Of note, mean serum NSE levels in control subjects without neuropathological conditions have been reported to be approximately 10 ng/mL with no age or gender effects [58, 59]. In adults, a study found that lower gray matter density, as measured by magnetic resonance imaging (MRI), correlated with circulating NSE levels in subjects with overweight and obesity (aged 20–41), even when NSE levels were in the non-pathological range [8]. These results suggest that NSE levels might indicate other disturbances beyond neuronal death since the level of NSE reported in adults with obesity (6.8 ng/mL) [19] is relatively lower than those reported in traumatic brain injury (191.38 ng/L) [60]. Moreover, S100β and NSE levels were reduced as weight and fat mass percentage in subjects with obesity after exercise training, suggesting S100β and NSE could be relevant indicators of health outcomes [19].

Our study has some limitations, such as being cross-sectional, having a limited number of samples, and lacking neuroimaging techniques to explore the relationship between the circulating levels of S100β and NSE and cognitive performance.
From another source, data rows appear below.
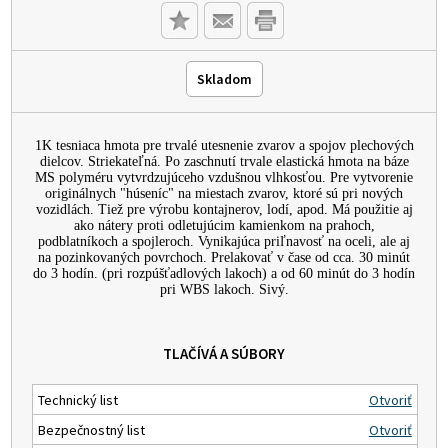
Skladom
1K tesniaca hmota pre trvalé utesnenie zvarov a spojov plechových
dielcov. Striekateľná. Po zaschnutí trvale elastická hmota na báze
MS polyméru vytvrdzujúceho vzdušnou vlhkosťou. Pre vytvorenie
originálnych "húseníc" na miestach zvarov, ktoré sú pri nových
vozidlách. Tiež pre výrobu kontajnerov, lodí, apod. Má použitie aj
ako nátery proti odletujúcim kamienkom na prahoch,
podblatníkoch a spojleroch. Vynikajúca priľnavosť na oceli, ale aj
na pozinkovaných povrchoch. Prelakovať v čase od cca. 30 minút
do 3 hodín. (pri rozpúšťadlových lakoch) a od 60 minút do 3 hodín
pri WBS lakoch. Sivý.
TLAČÍVÁ A SÚBORY
Technický list
Otvoriť
Bezpečnostný list
Otvoriť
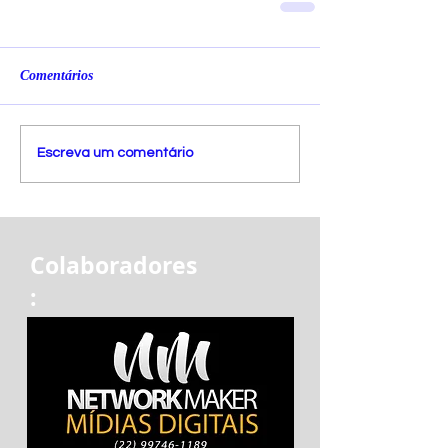
Comentários
Escreva um comentário
Colaboradores
:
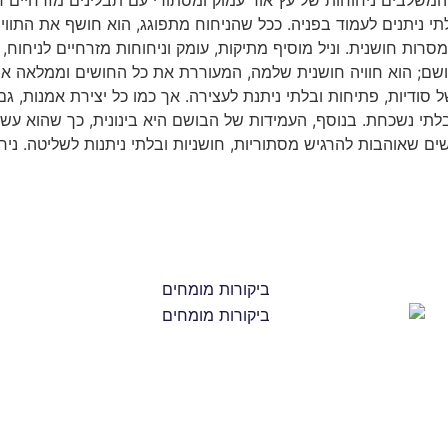
לתי ניתנים לעמוד בפניה. ככל שהניחוח מתפוגג, הוא חושף את התווים 
רות חושנית. וניל מוסיף מתיקות, עומק וניחוחות מזרחיים לניחוח, 
 בלתי נשכחת. Montal Black Aoud הוא יותר מבושם; הוא חוויה חושנית שלמה, המעוררת את כ
ודיות, פתיחות ובלתי ניתנת לעצירה. אך כמו כל יצירת אמנות, גם
י נשכחת. בנוסף, העמידות של הבושם היא בינונית, כך שהוא עשוי 
 במיוחד לנשים שאוהבות להרגיש מסתוריות, חושניות ובלתי ניתנות לשליטה.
Nonetheless, this is the first study showing that Mexican children with obesity have higher serum concentrations of S100β and NSE, and that these molecules are correlated with adipokines that play a critical role in the development of neuroinflammation and potentially cognitive impairment.

Conclusion

Childhood obesity is a rising problem in modern society. Furthermore, Mexican children are at higher risk of developing type 2 diabetes and cardiovascular diseases according to their ethnicity [61, 62]. Our results provide preliminary evidence to support that obesity during childhood might increase the susceptibility to neuronal impairment. Further studies are needed in other ethnical populations, as well as in preschoolers and adolescents. Moreover, longitudinal studies that include interventions that impact the S100β and NSE levels, such as diet, exercise, and sleep, are critical in understanding the mechanisms in body-brain communication reflected in changes of circulating S100β and NSE.